Raising Questions for Better Scientific Discovery
The ESR program aims to continue growing the program — initially to other parts of the Stanford campus beyond AI, where it could help guide researchers working in areas such as sustainability or electoral research. The ESR team also anticipates the model — which they hope to evolve to focus more on coaching rather than simple review — could easily be adopted at other universities and, perhaps in some form, in industry, where well-intentioned AI developers sometimes don’t know the ethical questions to ask.
Importantly, the ESR is not designed to limit research, to make all proposals risk-free, or to remove all negative impacts from AI development, says ESR team member Margaret Levi. “The ESR raises the questions; the decisions are ultimately up to the individual researcher,” Levi says. “What’s important is that researchers have a good reason for making their decisions and some strategy for mitigating those consequences that are able to be mitigated. What this does is create better scientific discoveries by thinking about what the downstream consequences could be ahead of time. It helps at the front end of research and can also help people down the line, as they make discoveries that turn out to have unintended consequences that couldn’t be anticipated ahead of time.”
The ESR will continue to be a part of HAI grant funding for the foreseeable future, says Landay.
“We think this is pretty innovative, and the results so far have been more positive than any of us would have expected; we’re only hearing enthusiasm for the program,” he says. “Our hope is to really get the model out there so others can see what’s possible and hopefully replicate it at their own universities.
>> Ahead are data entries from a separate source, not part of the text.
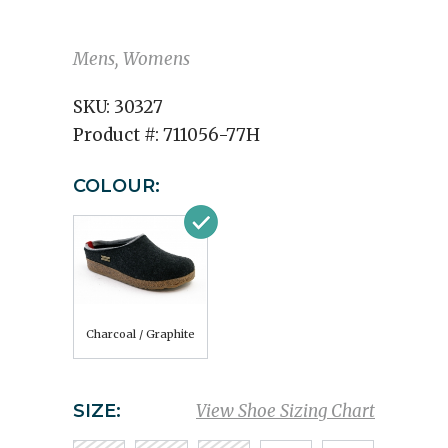
Mens, Womens
SKU:
30327
Product #:
711056-77H
COLOUR:
Charcoal / Graphite
SIZE:
View Shoe Sizing Chart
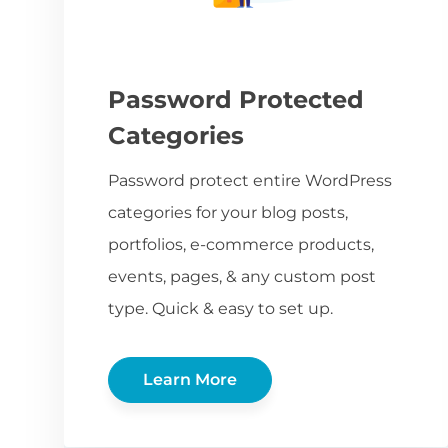
Password Protected
Categories
Password protect entire WordPress
categories for your blog posts,
portfolios, e-commerce products,
events, pages, & any custom post
type. Quick & easy to set up.
Learn More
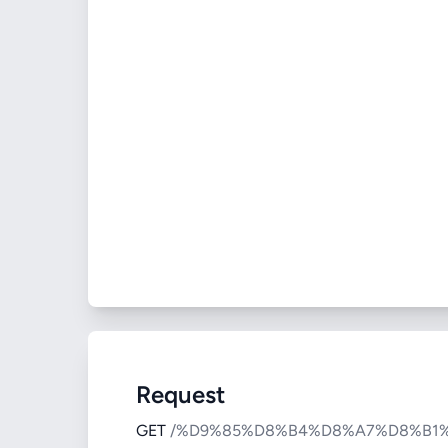
Request
GET
/%D9%85%D8%B4%D8%A7%D8%B1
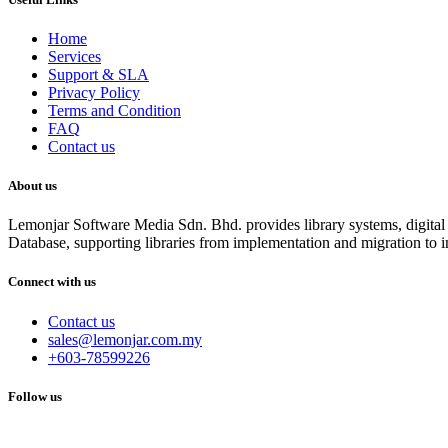
Home
Services
Support & SLA
Privacy Policy
Terms and Condition
FAQ
Contact us
About us
Lemonjar Software Media Sdn. Bhd. provides library systems, digital r
Database, supporting libraries from implementation and migration to i
Connect with us
Contact us
sales@lemonjar.com.my
+603-78599226
Follow us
I think we’re surely going to see a model of this kind in one form or another start to become the norm in AI development.”
The ESR won’t answer all the ethical and societal issues inherent in AI, but could be a valuable tool for researchers and developers in the field, Landay says.
“There still has to be political will for the policies, laws and other approaches that can limit the negative impact of harmful technology, but this program is changing the conversation, how people are educated, and the culture,” he says. “This isn’t a solution, and it won’t solve all our problems. But it’s a piece of the puzzle that gets us to a better place.”
This work was supported by the Public Interest Technology University Network; Stanford’s Ethics, Society, and Technology Hub; and the Stanford Institute for Human-Centered Artificial Intelligence.